*** SOURCE DOCUMENT Section Begins ***
- If you have a choice of reasonable bids and one of them is 3NT, then bid it – known as "Hamman's Law", devised by Bob Hamman.
- Prefer majors to minors. Bid a major suit before a minor suit. They can overbid opponents at the same level, and score higher.
- Prefer length to strength. A long suit, even if weaker, is often ultimately more powerful and desirable as a contract, than a short suit, however good, because long trumps will usually make tricks in the end, and they allow a greater level of control during the game.
- With a misfit, bid cautiously; with a good fit, bid boldly. Avoids chasing a poor contract with a misfit, but enables a surprisingly high contract with a good fit.
- Eight ever, nine never. This refers to guidance for the common situation where declarer has eight or nine cards in a suit including the Ace and King, and is trying to choose a strategy for drawing the opponents' queen without losing a trick.
There are two strategies - the finesse, which is 50-50 in both cases, and the drop, which relies upon the opponent who has the queen having only one or two (but not more) cards in the suit, and becomes more likely to succeed the more cards in the suit are held.
Lacking any further information, the maxim suggests that optimal strategy is to finesse when holding a total of eight cards in the suit, and don't finesse but play the two top cards to cause the queen to be "dropped" if nine cards are held.
Advanced players will often try to gain further information or deduce which hand holds the queen, before choosing their play. The difference in percentages is so close (the Bridge Encyclopedia states that the finesse is a 50% probability of success holding 8 cards, while the drop has a 53% holding 9 cards) that the slightest inference might influence a player to choose to finesse or to drop with nine cards.
*** SOURCE DOCUMENT Section Ends ***
* _ACTIVITY 1_
Write out the stretch of the bridge guidelines from "- Prefer length" through "losing a trick.".
* _ACTIVITY 2_
In the bridge guidelines, what probability of success does the Bridge Encyclopedia give for the drop when nine cards are held?
The records have no connection to the bridge guidelines.
*** RECORDS SUPPLIED Section Begins ***
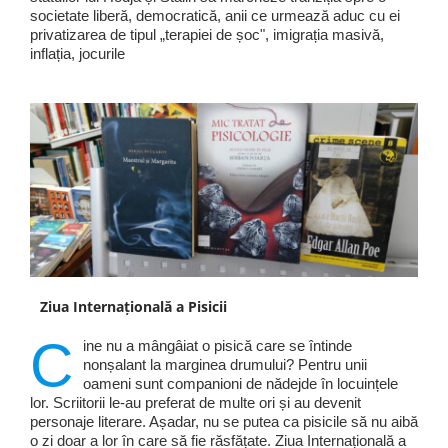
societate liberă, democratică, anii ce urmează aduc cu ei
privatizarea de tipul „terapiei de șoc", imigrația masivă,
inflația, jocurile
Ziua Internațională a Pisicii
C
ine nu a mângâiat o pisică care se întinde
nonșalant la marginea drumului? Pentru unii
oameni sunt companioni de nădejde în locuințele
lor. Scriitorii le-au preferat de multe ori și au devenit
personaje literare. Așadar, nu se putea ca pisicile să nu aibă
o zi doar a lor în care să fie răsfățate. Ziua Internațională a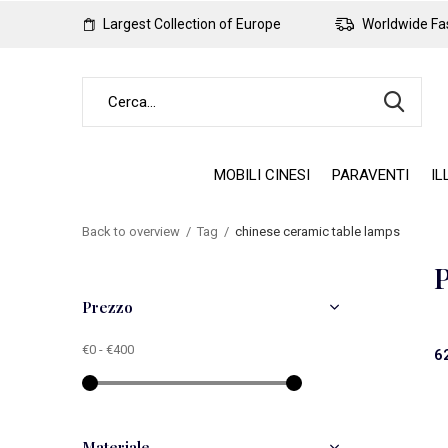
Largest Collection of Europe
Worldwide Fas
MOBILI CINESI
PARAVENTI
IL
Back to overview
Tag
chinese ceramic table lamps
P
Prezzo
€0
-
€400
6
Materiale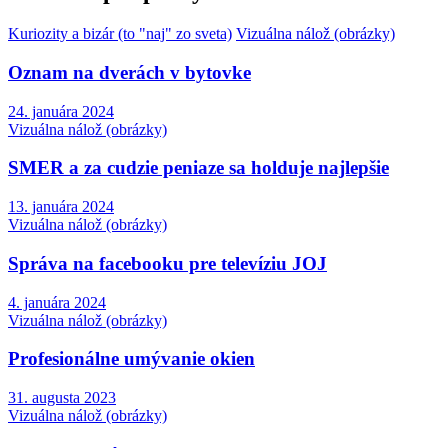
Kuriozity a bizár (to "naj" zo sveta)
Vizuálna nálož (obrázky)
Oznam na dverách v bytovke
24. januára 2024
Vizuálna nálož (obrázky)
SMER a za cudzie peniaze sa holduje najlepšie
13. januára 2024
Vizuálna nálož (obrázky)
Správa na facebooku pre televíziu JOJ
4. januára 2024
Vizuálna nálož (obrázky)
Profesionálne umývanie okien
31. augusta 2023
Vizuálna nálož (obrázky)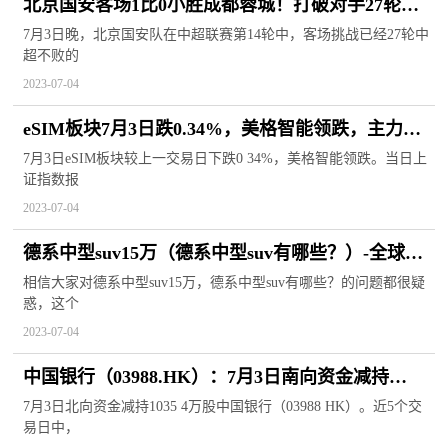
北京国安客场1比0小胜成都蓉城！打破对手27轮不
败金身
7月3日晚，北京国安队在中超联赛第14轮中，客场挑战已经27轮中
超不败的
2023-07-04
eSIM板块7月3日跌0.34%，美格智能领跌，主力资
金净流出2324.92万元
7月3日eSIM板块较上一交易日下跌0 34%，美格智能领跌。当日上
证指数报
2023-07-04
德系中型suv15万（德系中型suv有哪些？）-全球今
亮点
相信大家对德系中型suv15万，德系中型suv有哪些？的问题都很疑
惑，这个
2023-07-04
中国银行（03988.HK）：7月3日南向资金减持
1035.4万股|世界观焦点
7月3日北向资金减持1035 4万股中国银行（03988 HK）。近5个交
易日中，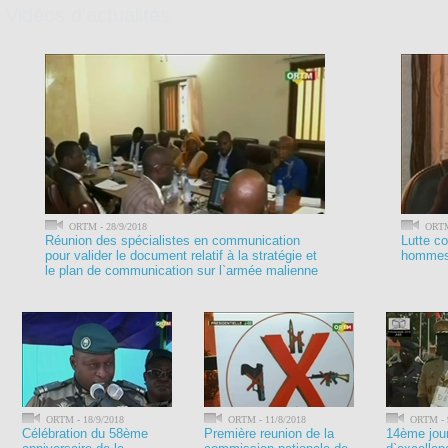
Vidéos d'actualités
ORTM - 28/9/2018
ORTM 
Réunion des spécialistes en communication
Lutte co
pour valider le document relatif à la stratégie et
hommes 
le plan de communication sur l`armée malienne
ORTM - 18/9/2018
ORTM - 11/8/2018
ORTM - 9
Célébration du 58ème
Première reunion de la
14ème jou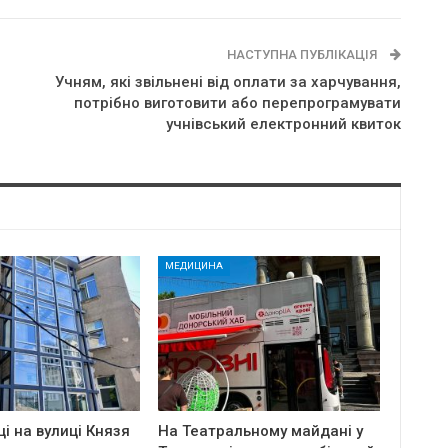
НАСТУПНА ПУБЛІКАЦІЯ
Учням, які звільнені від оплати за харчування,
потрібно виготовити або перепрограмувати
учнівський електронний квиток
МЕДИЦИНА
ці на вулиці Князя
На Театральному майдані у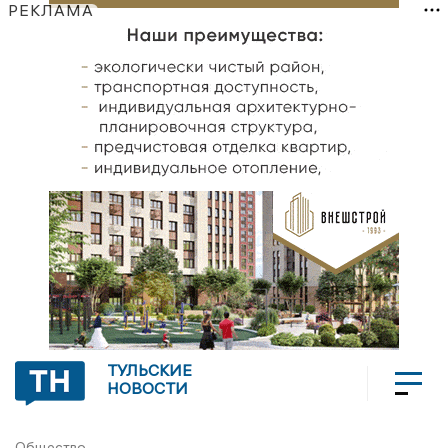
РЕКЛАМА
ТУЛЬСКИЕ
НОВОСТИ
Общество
*** RECORDS SUPPLIED Section Ends ***
* _ANSWER 1_
- Prefer length to strength. A long suit, even if weaker, is often ultimately more powerful and desirable as a contract, than a short suit, however good, because long trumps will usually make tricks in the end, and they allow a greater level of control during the game.
- With a misfit, bid cautiously; with a good fit, bid boldly. Avoids chasing a poor contract with a misfit, but enables a surprisingly high contract with a good fit.
- Eight ever, nine never. This refers to guidance for the common situation where declarer has eight or nine cards in a suit including the Ace and King, and is trying to choose a strategy for drawing the opponents' queen without losing a trick.

* _ANSWER 2_
53%